Tories look to increase majority with DUP deal
The Irish Times today has a report about Northern Ireland seeking “special status” post-Brexit.
Sir Jeffrey Donaldson, DUP MP, is quoted as saying: “What we’re really looking for is a special deal for the island of Ireland which enables free movement of goods and people on the island, and preserves the institutions we’ve created under the various agreements.”
Officials are looking at whether digital tracking can do the work that customs officers on borders normally do, somehow giving reassurance that large-scale customs avoidance isn’t happening if Britain, as expected, leaves the customs union as part of the Brexit deal.
They’re hoping national insurance number checks could overcome concerns about a immigration flows too.

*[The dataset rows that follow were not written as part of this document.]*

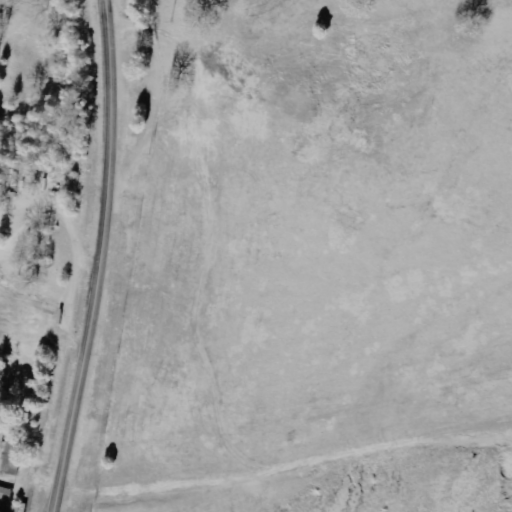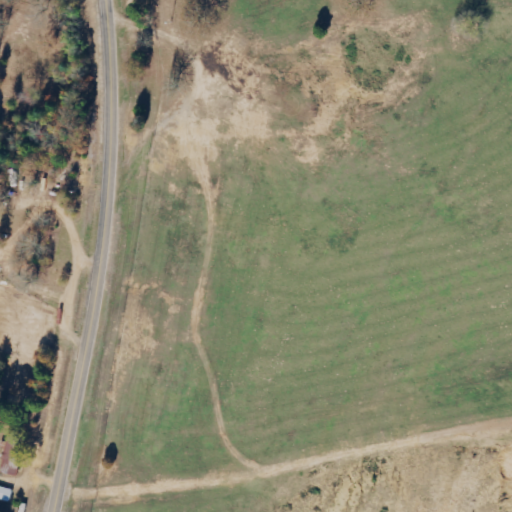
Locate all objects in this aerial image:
road: (58, 155)
road: (103, 257)
building: (16, 460)
building: (7, 493)
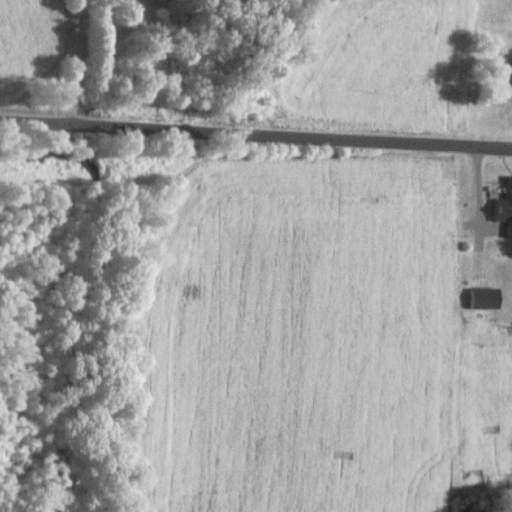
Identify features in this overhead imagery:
road: (82, 60)
building: (507, 74)
road: (255, 130)
building: (502, 206)
building: (479, 297)
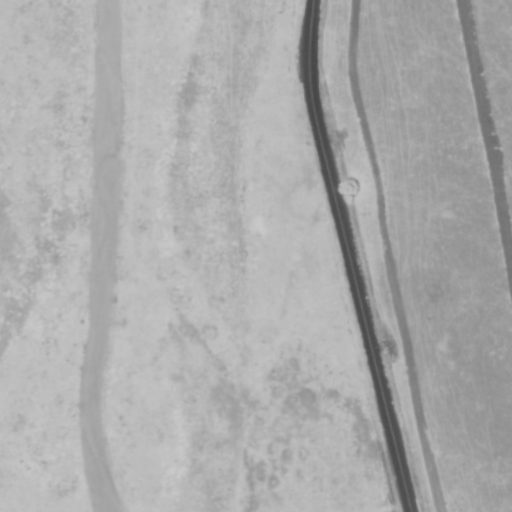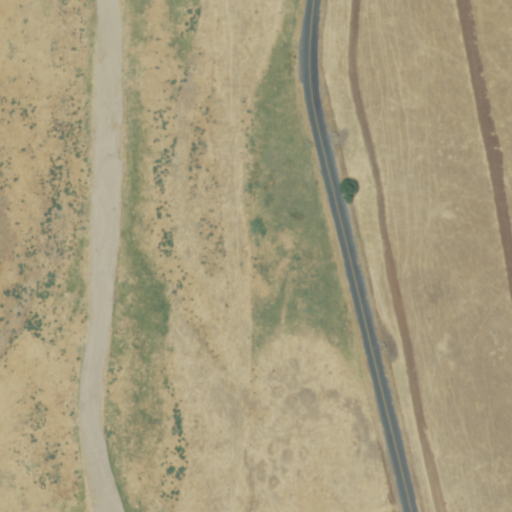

The DUP are here in Birmingham at the Tory Conference in very big numbers, bigger than I’ve ever seen. They’ve held a very well attended “Champagne Reception” this lunchtime in an art gallery packed with pictures of the Rolling Stones. Hard to imagine Rev Ian Paisley in this setting.
Earlier, Arlene Foster, Northern Ireland’s First Minister and Nigel Dodds, DUP Westminster leader, dropped in on Theresa May at her conference hotel for a coffee.
The government is on a charm offensive with the DUP and the party has never been shy of using its parliamentary strength to best effect.
An early General Election, more talked about at Labour’s Conference than here, may have just got less necessary.
The government has a paper majority of 12. Factoring in the absence of Sinn Fein MPs who don’t take up their seats, and taking out the Speaker and Deputy Speakers, the majority is currently effectively 16.
If the DUP’s 8 MPs regularly voted with the government that would take the majority to 32. No wonder one of the attendees at the DUP devil’s buttermilk reception was the Conservatives’ Chief Whip, Gavin Williamson. He’ll be hoping the DUP can make his job easier and they seem decidedly up for that.
It’s not as if the DUP is being lured into the rival camp. There has been barely one word exchanged with the Labour leadership since Jeremy Corbyn took over.
At the commemorations for the Somme centenary, Labour MP Kate Hoey asked Northern Ireland’s First Minister Arlene Foster if she’d ever met Jeremy Corbyn. Mrs Foster said she hadn’t and so was led over for introductions. Jeremy Corbyn said: “Hello.” And that, friends of Mrs Foster say, is just about the only word exchanged.
In years past, Labour governments cultivated Northern Ireland MPs to help them win knife-edge votes. Labour governments splashed money on Northern Ireland when numbers were tight. Labour is currently in a very different place and the DUP see virtually no common cause with the current Labour leadership.
So the field is open for some kind of Con-DUP arrangement and that’s what seems to be taking shape. It’s not, Arlene Foster insists, a “pact.” It seems more like an understanding: a presumption of support linked to a right to be consulted and looked after.
I thought I saw pound signs in Mrs Foster’s eyes today, and with EU money being whipped away from Northern Ireland, the DUP leader has good reason to be trading.